I think I’m on the brink of an ending.
I’ve loved him since I was nineteen and thought I was broken beyond repair. I was starved for affection, gutted by abuse, so the touch of his hand was like a blessing. Even when those hands refused to touch me in public, I had long since memorized the whorls of his fingerprints behind closed doors. I became an expert in translation, reading his adoration in the flutter of lashes, his commitment in the parting of his mouth. It was a skill born of necessity; he would never speak the words himself.
When I came to the crossroads, I saw the possible paths before me, stretching out into a darkness that no longer held the power to terrify. Even then, I went to him, asking him to continue walking beside me. He wouldn’t even have to hold my hand.
He said “I do love you, but I don’t see the rest of my life with you.”
There was no translation needed.
For two years, I walked alone. I learned what it meant to be responsible to no one. I stayed up till three in the morning watching Teen Wolf and eating ice cream without worrying that I was keeping someone up. Music blasted from my room, Billie Holliday and The Pretty Reckless and Florence + The Machine, and never once did I consider whether it suited anyone else’s taste. I went on donut runs at two in the morning and ordered takeout everyday; I didn’t shave for weeks at a time and smiled whenever my bear legs rubbed against each other. I went to bars with my friends and never once did a guy approach me, as if I were covered in tattoos screaming in self-validation, war sigils painted on my skin that marked me as my own.
It was last summer when my heart beat stuttered.
We reached out to each other and our hands remembered. His mouth was like coming home. But, it was home without walls or windows because as autumn began to chill the air I found myself rolling on the wind to a new city, the precipice of my career. He stayed behind, caught in family obligation and promises to follow me as soon as he could.
It’s been six months and soon has become a year – two years – four.
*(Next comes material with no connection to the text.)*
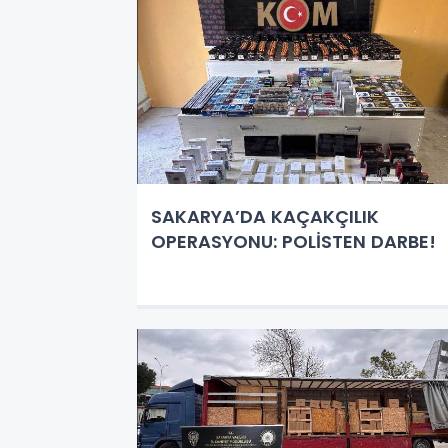
SAKARYA’DA KAÇAKÇILIK
OPERASYONU: POLİSTEN DARBE!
I’ve had to pick up translation again, but I’m not as adept as I used to be. Once I would have been satisfied with a text every few days; now, I’m scratching at the walls in impatience, my nails scouring the drywall because he won’t tell me he loves me. He’s not here and I can’t read his parted mouth or his eyelashes and I’m tired of having to read between the lines. I can already hear the echo of the questions he won’t ask (why don’t you come back?) and the assumptions he has silently made (she’ll make the sacrifice).
I’ve slaughtered my lambs long ago; I have no more sacrifices to make.
If he’s waiting for me to say the words first, he won’t like the words I’m not afraid to speak. Because, I can already feel the wind pulling me forward and the ledge beneath my feet. All I have to do is jump.
And, I’ve never been afraid of falling.